Saved data entries
——

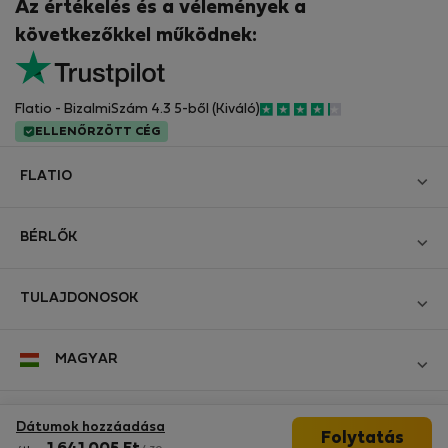
Az értékelés és a vélemények a
következőkkel működnek:
Flatio - BizalmiSzám 4.3 5-ből (Kiváló)
ELLENŐRZÖTT CÉG
FLATIO
Blog
BÉRLŐK
Legyen Partnerünk
Bejelentkezés
Csatlakozzon a Digitális Nomád Tesztelő Klubhoz
TULAJDONOSOK
Hozza létre a fiókomat
Kapcsolat és Impresszum
Bejelentkezés
Cégeknek
MAGYAR
Üzleti feltételek
Hirdesse meg ingatlanát
StayProtection bérlőknek
Személyes adatok védelme
StayProtection bérbeadóknak
Kövessen minket
Dátumok hozzáadása
Segítség bérlőknek
Folytatás
Ügyfeleink tapasztalatai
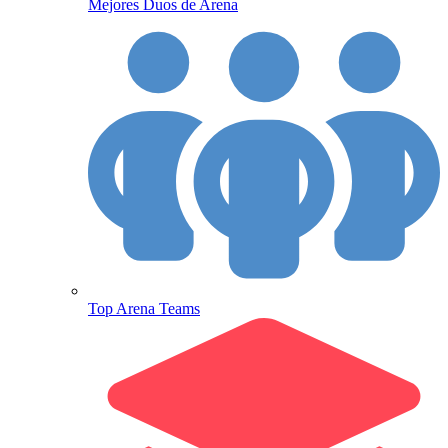
Mejores Duos de Arena
Top Arena Teams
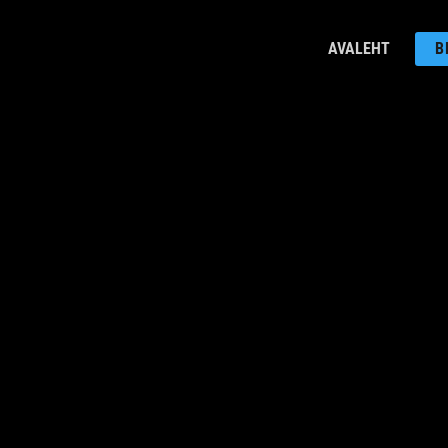
AVALEHT
B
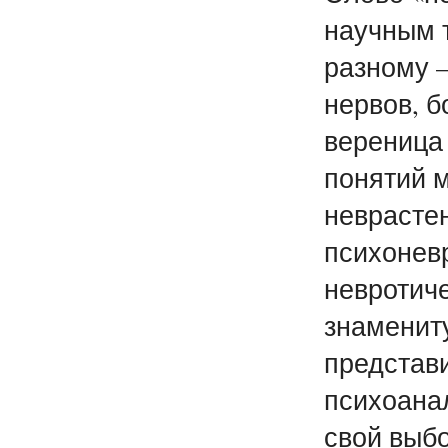
научным 
разному —
нервов, б
вереница 
понятий 
неврастен
психоневр
невротиче
знамениту
представ
психоана
свой выбо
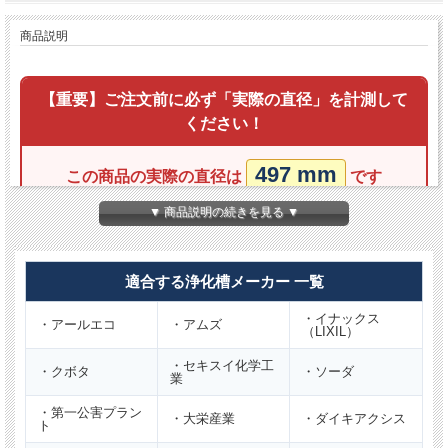
商品説明
【重要】ご注文前に必ず「実際の直径」を計測して
ください！
497 mm
この商品の実際の直径は
です
▼ 商品説明の続きを見る ▼
【規格表記（Φ450）だけで適合判断はできません】
古いマンホール蓋は、同じ規格表示であってもメーカーや
年代により
サイズが統一されていない時期
がありました。
適合する浄化槽メーカー 一覧
トラブル防止のため、表記だけで判断せず、
必ず現在ご使
・イナックス
用中の蓋の「実際の直径（mm）」を計測してください。
・アールエコ
・アムズ
（LIXIL）
・セキスイ化学工
・クボタ
・ソーダ
業
商品説明
・第一公害プラン
・大栄産業
・ダイキアクシス
ト
呼び径
φ450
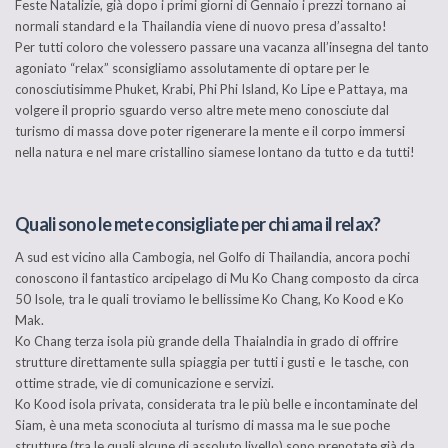
Feste Natalizie, già dopo i primi giorni di Gennaio i prezzi tornano ai
normali standard e la Thailandia viene di nuovo presa d’assalto!
Per tutti coloro che volessero passare una vacanza all’insegna del tanto
agoniato “relax” sconsigliamo assolutamente di optare per le
conosciutisimme Phuket, Krabi, Phi Phi Island, Ko Lipe e Pattaya, ma
volgere il proprio sguardo verso altre mete meno conosciute dal
turismo di massa dove poter rigenerare la mente e il corpo immersi
nella natura e nel mare cristallino siamese lontano da tutto e da tutti!
Quali sono le mete consigliate per chi ama il relax?
A sud est vicino alla Cambogia, nel Golfo di Thailandia, ancora pochi
conoscono il fantastico arcipelago di Mu Ko Chang composto da circa
50 Isole, tra le quali troviamo le bellissime Ko Chang, Ko Kood e Ko
Mak.
Ko Chang terza isola più grande della Thaialndia in grado di offrire
strutture direttamente sulla spiaggia per tutti i gusti e le tasche, con
ottime strade, vie di comunicazione e servizi.
Ko Kood isola privata, considerata tra le più belle e incontaminate del
Siam, è una meta sconociuta al turismo di massa ma le sue poche
strutture (tra le quali alcune di assoluto livello) sono prenotate già da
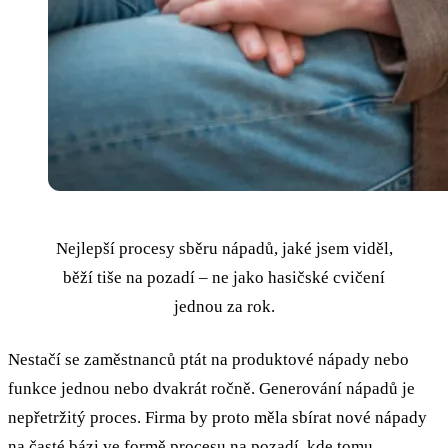
Nejlepší procesy sběru nápadů, jaké jsem viděl,
běží tiše na pozadí – ne jako hasičské cvičení
jednou za rok.
Nestačí se zaměstnanců ptát na produktové nápady nebo
funkce jednou nebo dvakrát ročně. Generování nápadů je
nepřetržitý proces. Firma by proto měla sbírat nové nápady
na časté bázi ve formě procesu na pozadí, kde tomu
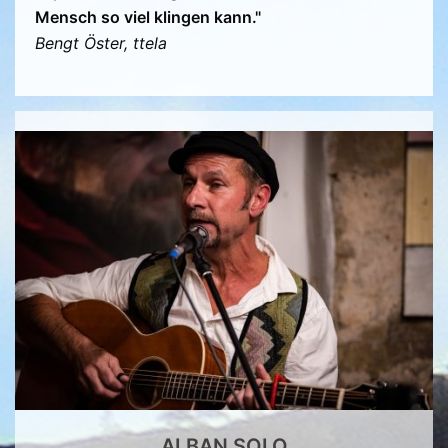
Mensch so viel klingen kann."
Bengt Öster, ttela
ALBAN SOLO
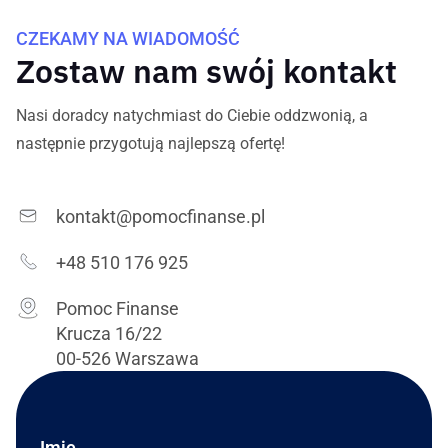
CZEKAMY NA WIADOMOŚĆ
Zostaw nam swój kontakt
Nasi doradcy natychmiast do Ciebie oddzwonią, a
następnie przygotują najlepszą ofertę!
kontakt@pomocfinanse.pl
+48 510 176 925
Pomoc Finanse
Krucza 16/22
00-526 Warszawa
Imię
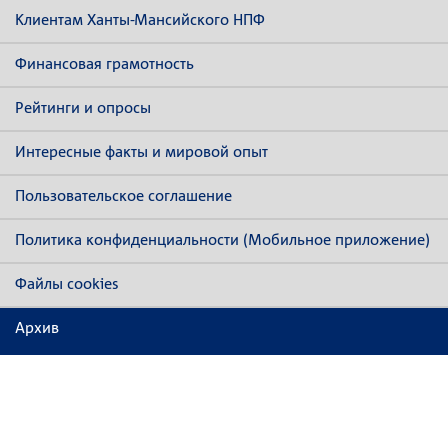
Клиентам Ханты-Мансийского НПФ
Финансовая грамотность
Рейтинги и опросы
Интересные факты и мировой опыт
Пользовательское соглашение
Политика конфиденциальности (Мобильное приложение)
Файлы cookies
Архив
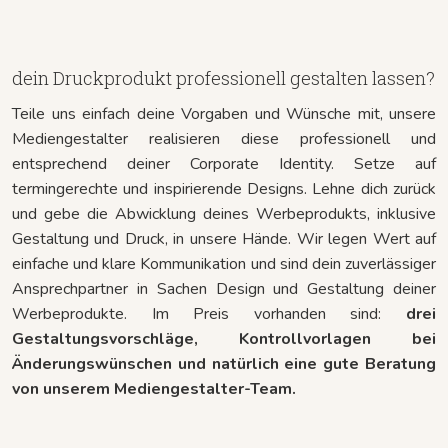
dein Druckprodukt professionell gestalten lassen?
Teile uns einfach deine Vorgaben und Wünsche mit, unsere
Mediengestalter realisieren diese professionell und
entsprechend deiner Corporate Identity. Setze auf
termingerechte und inspirierende Designs. Lehne dich zurück
und gebe die Abwicklung deines Werbeprodukts, inklusive
Gestaltung und Druck, in unsere Hände. Wir legen Wert auf
einfache und klare Kommunikation und sind dein zuverlässiger
Ansprechpartner in Sachen Design und Gestaltung deiner
Werbeprodukte. Im Preis vorhanden sind:
drei
Gestaltungsvorschläge, Kontrollvorlagen bei
Änderungswünschen und natürlich eine gute Beratung
von unserem Mediengestalter-Team.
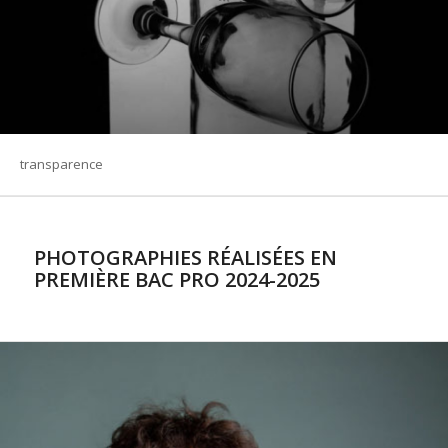
transparence
PHOTOGRAPHIES RÉALISÉES EN
PREMIÈRE BAC PRO 2024-2025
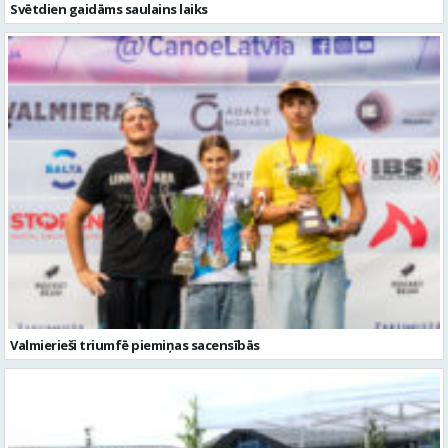
Svētdien gaidāms saulains laiks
Valmierieši triumfē piemiņas sacensībās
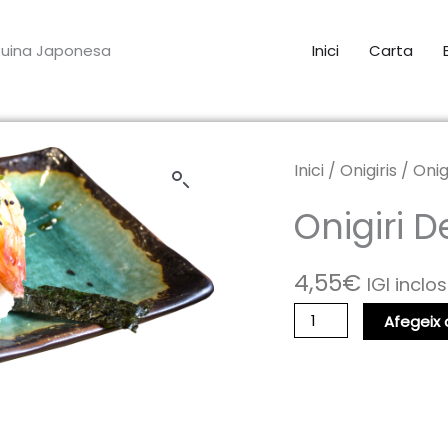
uina Japonesa
Inici
Carta
Inici
/
Onigiris
/ Onig
Onigiri 
4,55
€
IGI inclos
quantitat
Afegeix a
de
Onigiri
de
Langostino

——

» **Activity**
Rewrite everything from the start of the material down to the line containing "Személyes adatok védelme", swapping "Cégeknek" for "Vállalatoknak" and leaving all else unchanged. Leave the pictures out of your answer.

» **Result for this task**
Az értékelés és a vélemények a
következőkkel működnek:
Flatio - BizalmiSzám 4.3 5-ből (Kiváló)
ELLENŐRZÖTT CÉG
FLATIO
Blog
BÉRLŐK
Legyen Partnerünk
Bejelentkezés
Csatlakozzon a Digitális Nomád Tesztelő Klubhoz
TULAJDONOSOK
Hozza létre a fiókomat
Kapcsolat és Impresszum
Bejelentkezés
Vállalatoknak
MAGYAR
Üzleti feltételek
Hirdesse meg ingatlanát
StayProtection bérlőknek
Személyes adatok védelme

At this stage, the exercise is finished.